### Directives
a. According to the court opinion, for what price did Trefger negotiate to buy four ounces of crack cocaine?
b. Rewrite the passage of the court opinion between "PER CURIAM:*" and "below, we affirm.", inclusive, substituting "the trial court" for "the district court".

### Page
begin

United States v. Summers , 234 F. App'x 315 ( 2007 )


Menu:
  •                                                                                  United States Court of Appeals
    Fifth Circuit
    F I L E D
    UNITED STATES COURT OF APPEALS
    July 17, 2007
    For the Fifth Circuit
    Charles R. Fulbruge III
    Clerk
    No. 05-51590
    UNITED STATES OF AMERICA,
    Plaintiff - Appellee.
    VERSUS
    RUBEN SUMMERS,
    Defendant -Appellant.
    Appeal from the United States District Court
    For the Western District of Texas
    5:03-CR-241-2
    Before HIGGINBOTHAM, DAVIS, and BARKSDALE, Circuit Judges.
    PER CURIAM:*
    Defendant Ruben Summers appeals two aspects of his conviction on drug and firearm
    offenses. He asserts that the district court erred in denying his motion to suppress and argues that
    his conviction should be reversed because of improper statements by the government during
    closing arguments. Based on our review of the record and consideration of the briefs of the
    parties and for the reasons set forth below, we affirm.
    I.
    Texas Department of Public Safety Narcotics Service Sergeant Trefger testified that
    working undercover he had purchased cocaine powder from Charles Benging on March 14, 2003,
    *
    Pursuant to 5TH CIR. R. 47.5, the Court has determined that this opinion should not be
    published and is not precedent except under the limited circumstances set forth in 5TH CIR. R. 47.5.4.
    and again on April 30, 2003. Around May 14, 2003, Trefger negotiated with Benging to buy four
    ounces of crack cocaine for $2200. Trefger knew that Benging would be taking him to his source
    to obtain the crack. Trefger arranged for an unmarked police unit to follow them to the source’s
    unknown location, a transmitting device and a pre-arranged verbal arrest signal. Two teams of
    officers were to monitor Trefger’s conversations with Benging and follow them to the source’s
    location.
    On May 15th, 2003, Trefger picked up Benging at his residence. Benging directed him to
    the source’s residence. On the way, Benging warned Trefger that the source wanted Trefger to
    go inside the residence to be checked for wires and weapons. Benging also told Trefger that the
    source had weapons inside, including maybe an automatic weapon. Trefger refused to go into the
    house. Instead he parked at the curb and sent Benging inside with half the purchase price so
    Benging could purchase half of the crack cocaine. Benging entered the residence and returned
    two minutes later, hiding a package under his shirt. Benging re-entered Trefger’s car and handed
    him what appeared to be two crack cocaine cookies. Trefger asked if “the guy inside the
    residence had the rest of the crack cocaine, the other two ounces.” Benging responded that he
    did and asked Trefger if he had scales to weigh the drugs. Trefger remarked that “it looks good”

end

### Records of scene-based questions
begin

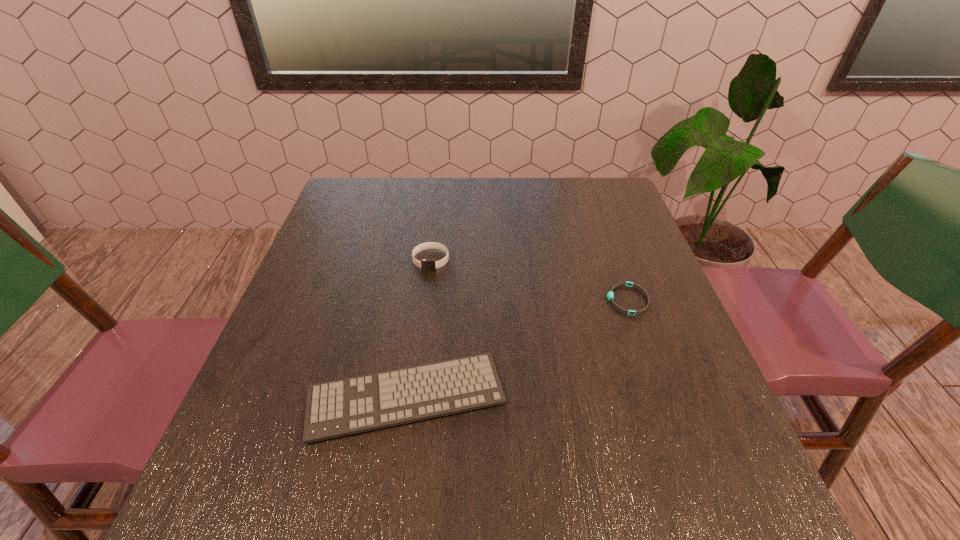
At what (x,y) coordinates should I click in order to perform the action: click on vacant space situated 0.120m on the buckle of the second farthest object. Please return your answer as a coordinate pair (x, y). This screenshot has width=960, height=540. Looking at the image, I should click on (555, 300).

Where is `object present at the left edge`? This screenshot has width=960, height=540. object present at the left edge is located at coordinates (343, 407).

The image size is (960, 540). I want to click on object present at the right edge, so click(610, 296).

Locate an element on the screen. The image size is (960, 540). free spot at the far edge of the desktop is located at coordinates (565, 183).

The image size is (960, 540). What are the coordinates of `vacant space at the near edge of the desktop` in the screenshot? It's located at (420, 502).

Image resolution: width=960 pixels, height=540 pixels. In order to click on vacant area at the left edge in this screenshot , I will do `click(332, 353)`.

In the image, there is a desktop. Identify the location of free space at the right edge. Image resolution: width=960 pixels, height=540 pixels. (586, 232).

Find the location of a particular element. The width and height of the screenshot is (960, 540). vacant space at the far left corner is located at coordinates pos(390,190).

In the image, there is a desktop. At what (x,y) coordinates should I click in order to perform the action: click on vacant area at the near right corner. Please return your answer as a coordinate pair (x, y). Looking at the image, I should click on (691, 501).

The width and height of the screenshot is (960, 540). In order to click on unoccupied area between the second shortest object and the nearer wristband in this screenshot , I will do `click(516, 348)`.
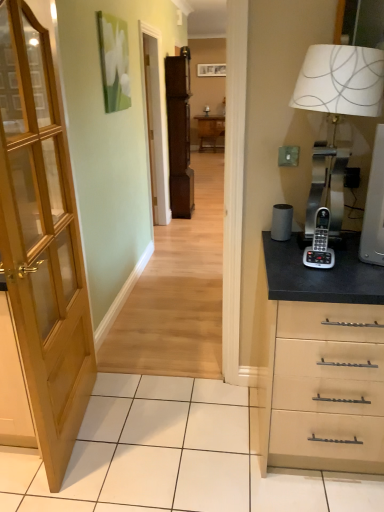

end

### Final answers
a. $2200

b.
PER CURIAM:*
    Defendant Ruben Summers appeals two aspects of his conviction on drug and firearm
    offenses. He asserts that the trial court erred in denying his motion to suppress and argues that
    his conviction should be reversed because of improper statements by the government during
    closing arguments. Based on our review of the record and consideration of the briefs of the
    parties and for the reasons set forth below, we affirm.